Thursday, June 9, 2011

Me Miseram

Today echoes of high school biology in the same pungent kind of way that bad envelope glue stays on your tounge. Biology class provides various forms of entertainment: bits of formaldehyde pig skin which can be tossed at the kid sitting across your lab bench, the bladder out of the plastic human torso which can be stolen and planted in your friend's lunch bag, or the video "Birth: The Story of Human Gestation" which can be rewritten in whispered back-of-the-classroom tones. There prevails, however, one landmark of biology class which all students of the scientific journey will inevitably encounter: the Fruit Fly Lab.
Today is June 9th, 2011 and it is like the Fruit Fly Lab.
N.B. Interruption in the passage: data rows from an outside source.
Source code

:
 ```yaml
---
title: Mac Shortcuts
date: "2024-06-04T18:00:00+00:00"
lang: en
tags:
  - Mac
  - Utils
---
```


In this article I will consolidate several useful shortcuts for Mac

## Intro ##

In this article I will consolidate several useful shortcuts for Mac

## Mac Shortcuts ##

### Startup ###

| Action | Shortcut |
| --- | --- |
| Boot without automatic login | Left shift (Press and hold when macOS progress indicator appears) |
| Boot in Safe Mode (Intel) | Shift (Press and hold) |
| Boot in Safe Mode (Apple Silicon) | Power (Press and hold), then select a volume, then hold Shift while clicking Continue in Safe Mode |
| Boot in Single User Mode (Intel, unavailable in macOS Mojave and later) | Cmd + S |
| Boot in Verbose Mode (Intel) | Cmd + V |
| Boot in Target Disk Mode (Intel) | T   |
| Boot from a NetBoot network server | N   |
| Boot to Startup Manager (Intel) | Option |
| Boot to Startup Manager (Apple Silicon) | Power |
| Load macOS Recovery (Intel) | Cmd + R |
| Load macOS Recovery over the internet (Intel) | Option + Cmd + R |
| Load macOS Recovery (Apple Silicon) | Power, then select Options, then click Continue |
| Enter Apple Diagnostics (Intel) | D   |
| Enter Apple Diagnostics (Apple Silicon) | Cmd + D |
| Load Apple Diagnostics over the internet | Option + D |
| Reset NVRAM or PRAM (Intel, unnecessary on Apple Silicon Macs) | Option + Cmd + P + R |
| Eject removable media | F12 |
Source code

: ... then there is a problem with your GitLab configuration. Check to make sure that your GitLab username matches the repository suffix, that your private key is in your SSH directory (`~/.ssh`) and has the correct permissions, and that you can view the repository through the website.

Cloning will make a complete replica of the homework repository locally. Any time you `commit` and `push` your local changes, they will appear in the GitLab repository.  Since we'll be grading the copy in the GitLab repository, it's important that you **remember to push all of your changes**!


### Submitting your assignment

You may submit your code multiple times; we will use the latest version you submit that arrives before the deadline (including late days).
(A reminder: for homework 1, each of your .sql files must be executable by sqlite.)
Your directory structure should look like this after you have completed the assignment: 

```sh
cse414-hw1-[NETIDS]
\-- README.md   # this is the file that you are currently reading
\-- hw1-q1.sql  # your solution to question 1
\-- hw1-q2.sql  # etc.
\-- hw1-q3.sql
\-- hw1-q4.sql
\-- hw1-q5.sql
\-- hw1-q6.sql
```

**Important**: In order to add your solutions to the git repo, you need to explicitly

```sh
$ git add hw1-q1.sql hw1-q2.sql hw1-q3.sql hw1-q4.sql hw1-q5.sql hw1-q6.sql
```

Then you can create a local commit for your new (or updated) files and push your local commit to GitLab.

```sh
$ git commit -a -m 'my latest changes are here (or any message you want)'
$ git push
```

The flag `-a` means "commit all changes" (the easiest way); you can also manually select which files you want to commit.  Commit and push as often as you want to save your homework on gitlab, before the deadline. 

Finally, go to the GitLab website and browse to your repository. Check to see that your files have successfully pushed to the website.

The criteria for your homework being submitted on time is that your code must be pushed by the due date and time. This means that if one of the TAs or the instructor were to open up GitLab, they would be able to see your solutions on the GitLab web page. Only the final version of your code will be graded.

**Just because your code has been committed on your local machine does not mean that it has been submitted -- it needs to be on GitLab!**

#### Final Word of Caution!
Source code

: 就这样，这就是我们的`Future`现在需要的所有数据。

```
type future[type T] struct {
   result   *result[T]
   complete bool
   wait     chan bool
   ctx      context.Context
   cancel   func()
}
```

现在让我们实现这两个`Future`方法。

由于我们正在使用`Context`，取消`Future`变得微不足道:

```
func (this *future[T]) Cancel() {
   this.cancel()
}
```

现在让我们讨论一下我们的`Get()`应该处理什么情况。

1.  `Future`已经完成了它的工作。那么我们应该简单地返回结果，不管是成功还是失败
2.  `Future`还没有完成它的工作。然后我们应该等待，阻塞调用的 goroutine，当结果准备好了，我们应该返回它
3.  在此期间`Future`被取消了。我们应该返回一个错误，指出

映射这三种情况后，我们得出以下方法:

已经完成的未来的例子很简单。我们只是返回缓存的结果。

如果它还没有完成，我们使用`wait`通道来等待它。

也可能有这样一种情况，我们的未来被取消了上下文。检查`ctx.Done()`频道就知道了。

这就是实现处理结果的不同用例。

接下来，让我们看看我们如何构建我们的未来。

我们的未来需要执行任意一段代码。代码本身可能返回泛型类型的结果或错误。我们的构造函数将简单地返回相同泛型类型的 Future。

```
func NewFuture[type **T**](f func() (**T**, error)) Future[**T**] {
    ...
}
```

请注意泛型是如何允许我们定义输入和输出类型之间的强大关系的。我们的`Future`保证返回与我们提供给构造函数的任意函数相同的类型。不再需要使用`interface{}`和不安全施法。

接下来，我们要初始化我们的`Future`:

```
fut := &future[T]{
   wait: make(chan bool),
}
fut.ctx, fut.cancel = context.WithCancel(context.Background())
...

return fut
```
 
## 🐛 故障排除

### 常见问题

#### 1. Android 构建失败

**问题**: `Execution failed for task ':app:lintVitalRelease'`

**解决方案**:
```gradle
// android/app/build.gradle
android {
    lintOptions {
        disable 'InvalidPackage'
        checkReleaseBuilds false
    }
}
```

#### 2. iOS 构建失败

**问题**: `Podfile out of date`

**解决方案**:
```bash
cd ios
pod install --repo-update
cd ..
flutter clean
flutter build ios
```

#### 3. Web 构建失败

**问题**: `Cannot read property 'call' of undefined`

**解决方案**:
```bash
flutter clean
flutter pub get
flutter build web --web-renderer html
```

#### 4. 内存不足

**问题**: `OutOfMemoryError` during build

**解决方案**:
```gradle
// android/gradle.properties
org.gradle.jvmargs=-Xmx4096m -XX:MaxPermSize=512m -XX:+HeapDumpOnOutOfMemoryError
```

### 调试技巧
If you remember, during these lab proceedings the masses of fruit flies are closely monitored while living inside of a behemoth contraption. Said contraption looks like an outdated form of refrigeration. However, instead of of chilling breezes, the behemoth emits tepid air which smells of London during the Bubonic Plague. Therein live the fruit flies, cramped by the hundreds into worn-out, damaged beakers. Several times during the lab hour, the wood grain facade door of this non-refrigerator is opened, so that the students may observe their specimens. The interior air of the chamber attacks in waves, each more ferocious than the last. One can see, with the naked eye, the mixing of these bombastically foul waves with the relatively untainted air supply of rest of the laboratory.
That is today: hot and unyielding. There is almost a moment of respite and then the next onslaught of waves comes, hotter and stickier than the former. I am a fruit fly, living a life of misery inside of a muggy inferno which reeks of rotting seaweed.